## Instrução 1
Liste todas as operações policiais e todos os órgãos públicos citados na notícia sobre o pedido de Zaid.
## Instrução 2
Segundo a notícia sobre o pedido de Zaid, em que dia o pedido foi protocolado?
## Instrução 3
Escreva a continuação da notícia sobre o pedido de Zaid a partir da última frase apresentada.

## Trecho do texto

· · · ·

No pedido protocolado no dia 13 de junho deste mês, Zaid defende ainda que as provas coletadas não comprovam ações ilícitas do bicheiro. “Para que os atos ilícitos repelidos pela ‘Operação Mantus’, não existe uma só passagem a informar a sua participação, direta ou indiretamente, nos crimes atribuídos aos demais aos demais  e supostamente participantes com ele envolvidos”, diz. 

 

O documento acusa ainda que para manter Arcanjo preso, a Gerência de Combate ao Crime Organizado (GCCO) e o Ministério Público Estadual (MPE) estariam utilizando acusações já levantadas em investigações anteriores. “O enredo desenvolvido na ‘Operação Mantus’ guarda estreita correspondência com o enredo da ‘Operação Arrego’. É quase plágio”, acusa.

· · · ·

## Dados fornecidos

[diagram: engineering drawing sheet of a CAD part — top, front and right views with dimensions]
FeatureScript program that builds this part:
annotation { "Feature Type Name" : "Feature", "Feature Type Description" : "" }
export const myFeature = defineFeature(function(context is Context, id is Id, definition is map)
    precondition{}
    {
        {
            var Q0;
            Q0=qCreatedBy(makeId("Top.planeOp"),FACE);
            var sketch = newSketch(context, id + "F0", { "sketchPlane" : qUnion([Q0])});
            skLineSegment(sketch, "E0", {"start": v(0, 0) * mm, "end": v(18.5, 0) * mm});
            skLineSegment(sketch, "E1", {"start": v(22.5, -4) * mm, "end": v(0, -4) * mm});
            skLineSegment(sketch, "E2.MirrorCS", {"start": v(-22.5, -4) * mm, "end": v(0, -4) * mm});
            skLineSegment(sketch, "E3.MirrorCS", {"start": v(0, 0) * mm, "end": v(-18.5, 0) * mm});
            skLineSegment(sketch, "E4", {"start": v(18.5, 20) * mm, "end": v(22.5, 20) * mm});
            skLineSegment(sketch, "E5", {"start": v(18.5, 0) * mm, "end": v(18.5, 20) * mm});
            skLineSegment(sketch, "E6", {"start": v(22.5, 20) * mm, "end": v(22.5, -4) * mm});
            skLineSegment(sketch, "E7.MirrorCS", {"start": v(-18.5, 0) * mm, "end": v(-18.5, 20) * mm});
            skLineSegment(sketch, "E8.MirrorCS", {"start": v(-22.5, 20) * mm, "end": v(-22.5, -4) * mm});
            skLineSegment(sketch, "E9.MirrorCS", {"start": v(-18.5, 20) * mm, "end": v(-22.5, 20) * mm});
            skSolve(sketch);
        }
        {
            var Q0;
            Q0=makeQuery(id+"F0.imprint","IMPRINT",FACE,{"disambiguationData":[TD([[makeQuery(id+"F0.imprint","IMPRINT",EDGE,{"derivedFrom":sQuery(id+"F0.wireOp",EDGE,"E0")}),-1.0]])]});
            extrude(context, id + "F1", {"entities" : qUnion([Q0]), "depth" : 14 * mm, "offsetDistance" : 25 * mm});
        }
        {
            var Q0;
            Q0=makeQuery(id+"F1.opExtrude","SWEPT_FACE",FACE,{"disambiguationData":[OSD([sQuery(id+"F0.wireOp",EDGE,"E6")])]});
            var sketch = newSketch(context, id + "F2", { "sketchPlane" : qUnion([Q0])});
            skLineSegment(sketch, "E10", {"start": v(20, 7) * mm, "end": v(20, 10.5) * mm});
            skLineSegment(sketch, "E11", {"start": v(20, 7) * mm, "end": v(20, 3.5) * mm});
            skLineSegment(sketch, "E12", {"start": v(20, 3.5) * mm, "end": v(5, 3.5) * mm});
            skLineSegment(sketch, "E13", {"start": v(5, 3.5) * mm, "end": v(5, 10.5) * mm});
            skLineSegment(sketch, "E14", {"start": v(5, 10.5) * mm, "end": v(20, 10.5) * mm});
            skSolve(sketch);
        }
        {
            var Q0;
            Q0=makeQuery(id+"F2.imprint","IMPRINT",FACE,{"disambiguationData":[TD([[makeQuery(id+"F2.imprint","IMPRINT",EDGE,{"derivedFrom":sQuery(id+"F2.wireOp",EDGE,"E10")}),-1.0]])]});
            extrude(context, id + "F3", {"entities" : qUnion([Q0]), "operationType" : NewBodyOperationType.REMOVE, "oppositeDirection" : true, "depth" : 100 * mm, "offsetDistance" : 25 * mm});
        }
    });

· · · ·

## Resposta esperada 1
Operação Mantus
Operação Arrego
Gerência de Combate ao Crime Organizado (GCCO)
Ministério Público Estadual (MPE)

## Resposta esperada 2
No dia 13 de junho.

## Resposta esperada 3
Por fim, ele sustenta ainda que diante da prisão de Arcanjo, não seria possível manter contato com o genro, Giovanni Zem, então acusado por continuar liderando os negócios de Arcanjo. “Não sabe e, após 14 (anos) de reclusão, não se vê no direito de conferir o que Giovanni faz ou o que está fazendo. Até porque, enquanto preso, não poderia ter essa curiosidade”, afirma.

 

Operação Mantus

 

A Operação Mantus foi deflagrada no dia 29 de maio passado pela Gerência de Combate ao Crime Organizado e Delegacia Fazendária para investigar a prática de contravenção do jogo do bicho e lavagem de dinheiro.

 

As empresas Ello FMC e Colibri são apontadas como administradoras dos jogos de azar Estado e 32 pessoas foram presas na ação policial.